* _INPUT DATA_
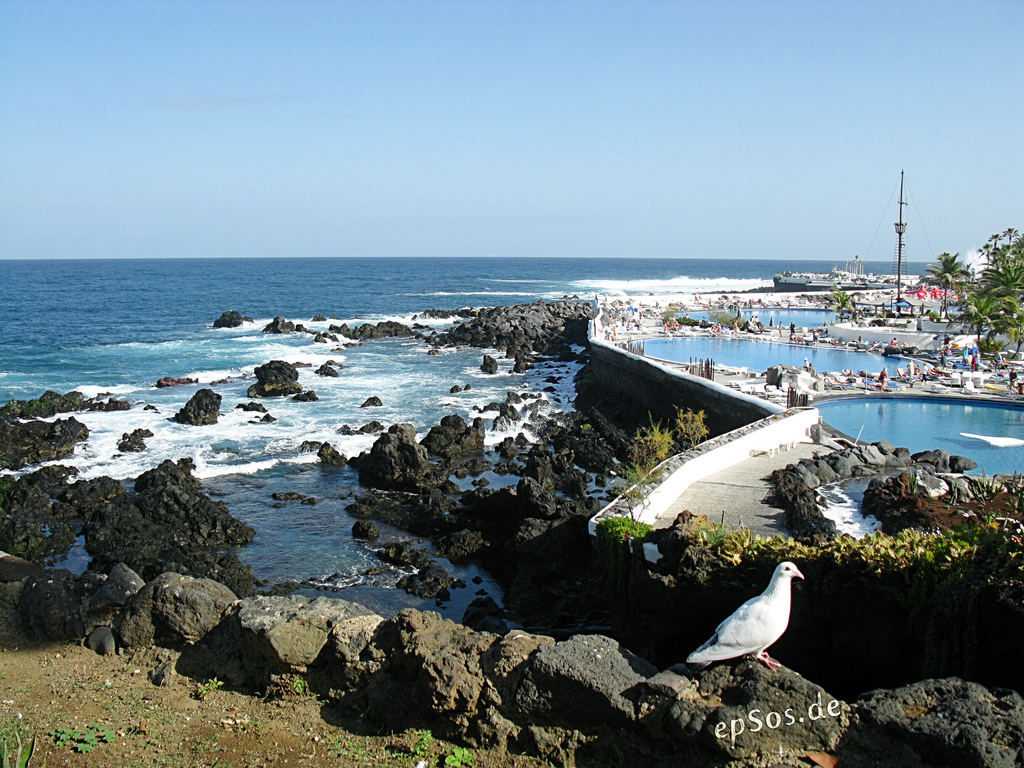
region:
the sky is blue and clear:
[7, 4, 985, 251]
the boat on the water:
[752, 262, 926, 289]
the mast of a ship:
[875, 152, 926, 293]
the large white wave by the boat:
[537, 262, 772, 292]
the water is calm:
[0, 259, 617, 585]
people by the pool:
[793, 357, 996, 399]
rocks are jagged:
[369, 406, 507, 476]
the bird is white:
[670, 551, 803, 672]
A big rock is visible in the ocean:
[245, 358, 318, 403]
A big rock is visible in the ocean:
[213, 306, 253, 333]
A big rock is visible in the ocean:
[266, 315, 299, 336]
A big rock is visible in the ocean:
[361, 389, 385, 412]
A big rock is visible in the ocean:
[359, 417, 439, 495]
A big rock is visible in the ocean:
[424, 410, 491, 474]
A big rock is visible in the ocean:
[210, 309, 253, 338]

* _YOUR ASSIGNMENT_
Rewrite all the records above with every "boat" changed to "vessel" and everything else kept the same, leaving the pictures out.

* _ANSWER TO THIS TASK_
region:
the sky is blue and clear:
[7, 4, 985, 251]
the vessel on the water:
[752, 262, 926, 289]
the mast of a ship:
[875, 152, 926, 293]
the large white wave by the vessel:
[537, 262, 772, 292]
the water is calm:
[0, 259, 617, 585]
people by the pool:
[793, 357, 996, 399]
rocks are jagged:
[369, 406, 507, 476]
the bird is white:
[670, 551, 803, 672]
A big rock is visible in the ocean:
[245, 358, 318, 403]
A big rock is visible in the ocean:
[213, 306, 253, 333]
A big rock is visible in the ocean:
[266, 315, 299, 336]
A big rock is visible in the ocean:
[361, 389, 385, 412]
A big rock is visible in the ocean:
[359, 417, 439, 495]
A big rock is visible in the ocean:
[424, 410, 491, 474]
A big rock is visible in the ocean:
[210, 309, 253, 338]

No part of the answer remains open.